Post by Anonymous User » Fri Sep 27, 2019 6:13 pm

Compliance! I’ve done it for years and know a lot of biglaw refugees who’ve moved into it at close to biglaw salary. I started out of law school at 100k and then moved to 125k and then 140k now as a 4th year with a 30k bonus. Obviously this isn’t biglaw salary but it’s reasonable that I could move somewhere and bump my base to 170k.

Banks and institutions typically pay less than funds but banks are better hours. At a bank I worked 9-5 and more senior folks worked more like 9-6 and then answered emails on blackberry at night. It can be stressful at more senior levels. At a private fund I worked 8-6 with occasional late hours.

The main difference form biglaw is that you are not expected to be constantly available outside of market hours and your vacations and weekends are almost completely respected. Compliance is actually pretty interesting. I preferred being at a smaller shop because the role is broader, while at a large institution you may be doing just policies or just filings. In a typical fund role you are doing a pretty dynamic job that involves a lot of problem solving and judgment calls in the moment. Every decision you make can carry serious regulatory risk. The question we most frequently ask is how we can defend a decision in front of the SEC.

Regulatory knowledge is just as important as soft skills and it can be tough to develop unless you work in a related field now. A typical day on a small team at a hedge fund might involve a call with outside counsel on regulatory questions related to Regulation M, working on a major filing like Form ADV, sitting on a valuation committee meeting, reviewing marketing materials, and assisting with wall crossings from brokers.

┄┄┄┄┄┄

## [WORK INSTRUCTIONS]
- A) In the forum post about compliance work, what question does the poster say is asked most frequently?
- B) What activities does the forum post about compliance list for a typical day on a small team at a hedge fund?
Rely only on the forum post above.

Collected data entries:
┄┄┄┄┄┄

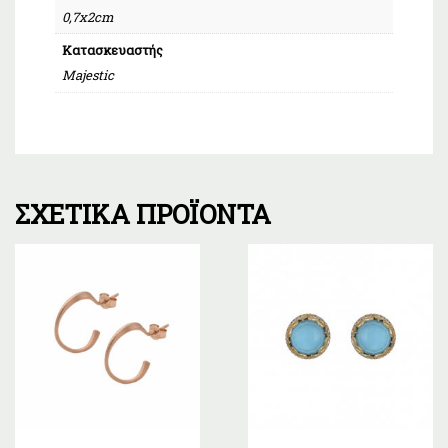
0,7x2cm
Κατασκευαστής
Majestic
ΣΧΕΤΙΚΆ ΠΡΟΪΌΝΤΑ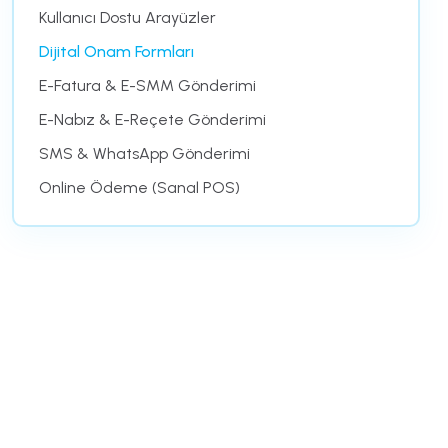
Kullanıcı Dostu Arayüzler
Dijital Onam Formları
E-Fatura & E-SMM Gönderimi
E-Nabız & E-Reçete Gönderimi
SMS & WhatsApp Gönderimi
Online Ödeme (Sanal POS)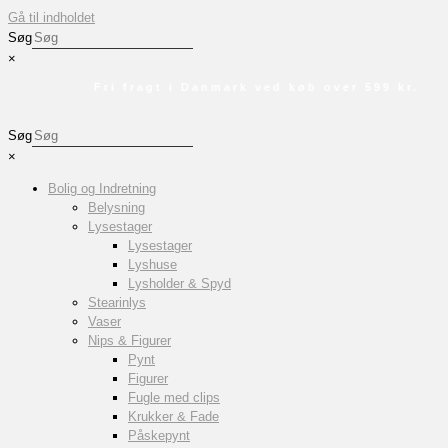
Gå til indholdet
Søg
×
Fri fragt i Danmark ved køb over 599 kr.
Søg
×
Bolig og Indretning
Belysning
Lysestager
Lysestager
Lyshuse
Lysholder & Spyd
Stearinlys
Vaser
Nips & Figurer
Pynt
Figurer
Fugle med clips
Krukker & Fade
Påskepynt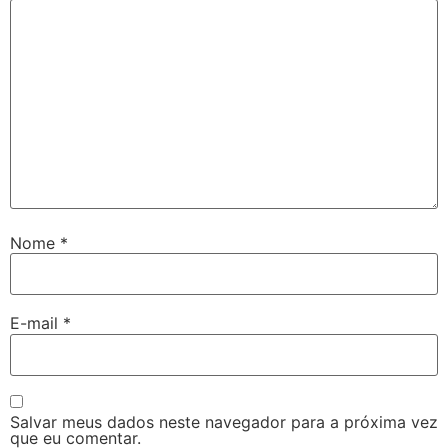
Nome
*
E-mail
*
Salvar meus dados neste navegador para a próxima vez
que eu comentar.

┄┄┄┄┄┄

## [ANSWERS BY ITEM]
- A) How they can defend a decision in front of the SEC.

- B)
- A call with outside counsel on regulatory questions related to Regulation M
- Working on a major filing like Form ADV
- Sitting on a valuation committee meeting
- Reviewing marketing materials
- Assisting with wall crossings from brokers